### What you have to do
What is needed is a verbatim copy of every record below, with the pictures left out.
========================================================================
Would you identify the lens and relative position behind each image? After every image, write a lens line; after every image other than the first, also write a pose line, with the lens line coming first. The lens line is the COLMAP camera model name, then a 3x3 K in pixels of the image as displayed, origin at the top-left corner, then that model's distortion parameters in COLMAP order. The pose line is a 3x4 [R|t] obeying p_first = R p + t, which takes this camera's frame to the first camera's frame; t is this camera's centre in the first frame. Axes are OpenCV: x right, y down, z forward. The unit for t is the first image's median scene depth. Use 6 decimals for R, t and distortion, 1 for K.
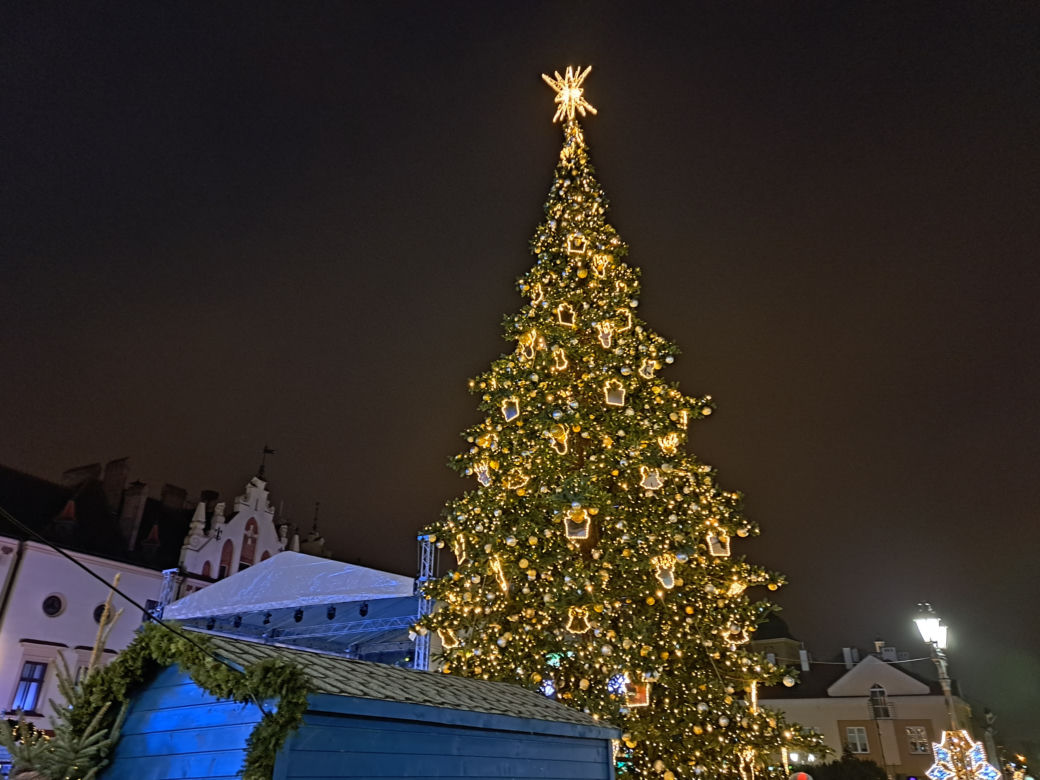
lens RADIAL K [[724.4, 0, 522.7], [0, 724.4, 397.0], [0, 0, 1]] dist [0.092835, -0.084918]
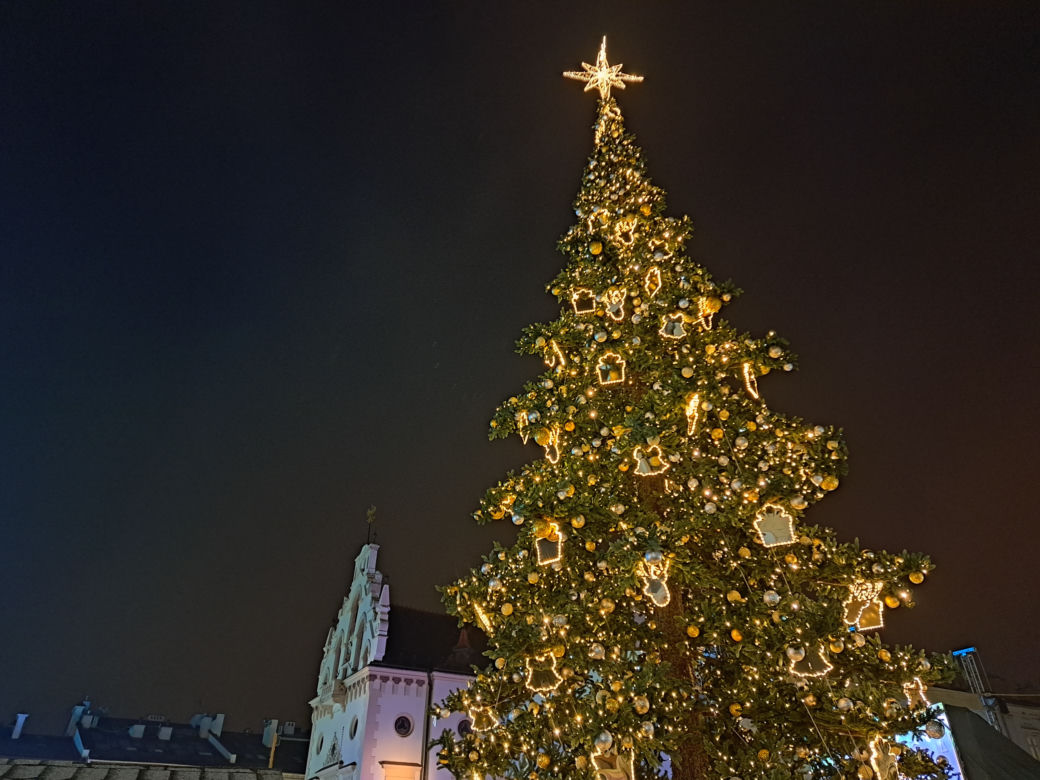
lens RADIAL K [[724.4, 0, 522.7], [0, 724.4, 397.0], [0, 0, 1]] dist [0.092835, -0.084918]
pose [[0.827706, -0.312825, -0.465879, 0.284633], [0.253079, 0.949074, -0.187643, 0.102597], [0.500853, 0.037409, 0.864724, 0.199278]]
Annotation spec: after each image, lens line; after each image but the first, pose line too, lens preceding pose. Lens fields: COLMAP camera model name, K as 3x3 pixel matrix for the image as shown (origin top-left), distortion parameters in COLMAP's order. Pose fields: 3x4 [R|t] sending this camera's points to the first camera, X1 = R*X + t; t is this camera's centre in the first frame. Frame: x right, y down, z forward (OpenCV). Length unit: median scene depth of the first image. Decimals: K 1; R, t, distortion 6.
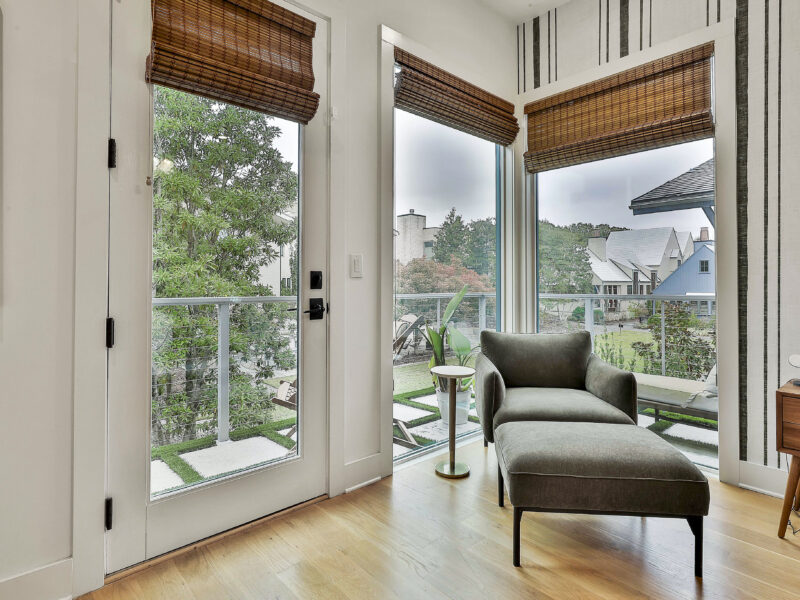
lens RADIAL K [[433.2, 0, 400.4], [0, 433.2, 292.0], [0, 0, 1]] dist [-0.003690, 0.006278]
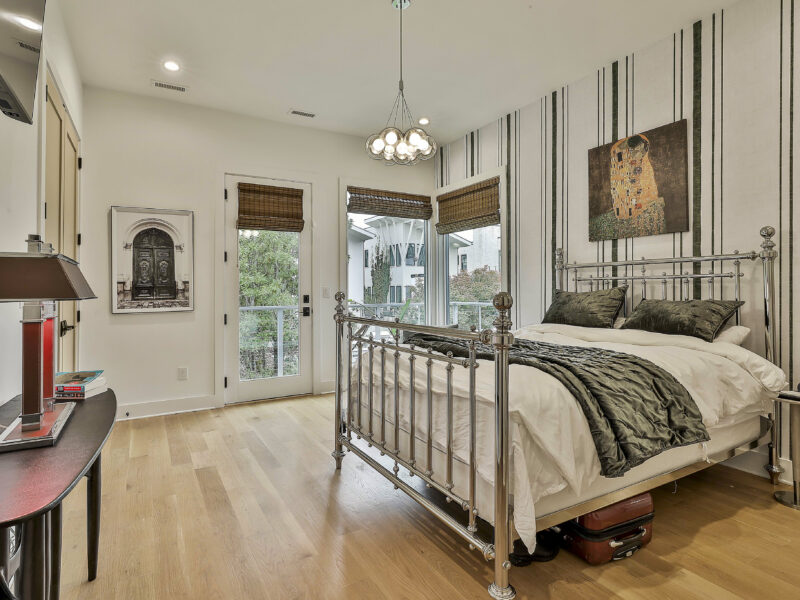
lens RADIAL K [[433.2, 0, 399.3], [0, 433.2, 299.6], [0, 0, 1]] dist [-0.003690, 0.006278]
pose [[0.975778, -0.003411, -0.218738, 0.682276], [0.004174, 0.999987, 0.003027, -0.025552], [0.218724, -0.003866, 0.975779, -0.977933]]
========================================================================
### Solution to this task
Would you identify the lens and relative position behind each image? After every image, write a lens line; after every image other than the first, also write a pose line, with the lens line coming first. The lens line is the COLMAP camera model name, then a 3x3 K in pixels of the image as displayed, origin at the top-left corner, then that model's distortion parameters in COLMAP order. The pose line is a 3x4 [R|t] obeying p_first = R p + t, which takes this camera's frame to the first camera's frame; t is this camera's centre in the first frame. Axes are OpenCV: x right, y down, z forward. The unit for t is the first image's median scene depth. Use 6 decimals for R, t and distortion, 1 for K.
lens RADIAL K [[724.4, 0, 522.7], [0, 724.4, 397.0], [0, 0, 1]] dist [0.092835, -0.084918]
lens RADIAL K [[724.4, 0, 522.7], [0, 724.4, 397.0], [0, 0, 1]] dist [0.092835, -0.084918]
pose [[0.827706, -0.312825, -0.465879, 0.284633], [0.253079, 0.949074, -0.187643, 0.102597], [0.500853, 0.037409, 0.864724, 0.199278]]
Annotation spec: after each image, lens line; after each image but the first, pose line too, lens preceding pose. Lens fields: COLMAP camera model name, K as 3x3 pixel matrix for the image as shown (origin top-left), distortion parameters in COLMAP's order. Pose fields: 3x4 [R|t] sending this camera's points to the first camera, X1 = R*X + t; t is this camera's centre in the first frame. Frame: x right, y down, z forward (OpenCV). Length unit: median scene depth of the first image. Decimals: K 1; R, t, distortion 6.
lens RADIAL K [[433.2, 0, 400.4], [0, 433.2, 292.0], [0, 0, 1]] dist [-0.003690, 0.006278]
lens RADIAL K [[433.2, 0, 399.3], [0, 433.2, 299.6], [0, 0, 1]] dist [-0.003690, 0.006278]
pose [[0.975778, -0.003411, -0.218738, 0.682276], [0.004174, 0.999987, 0.003027, -0.025552], [0.218724, -0.003866, 0.975779, -0.977933]]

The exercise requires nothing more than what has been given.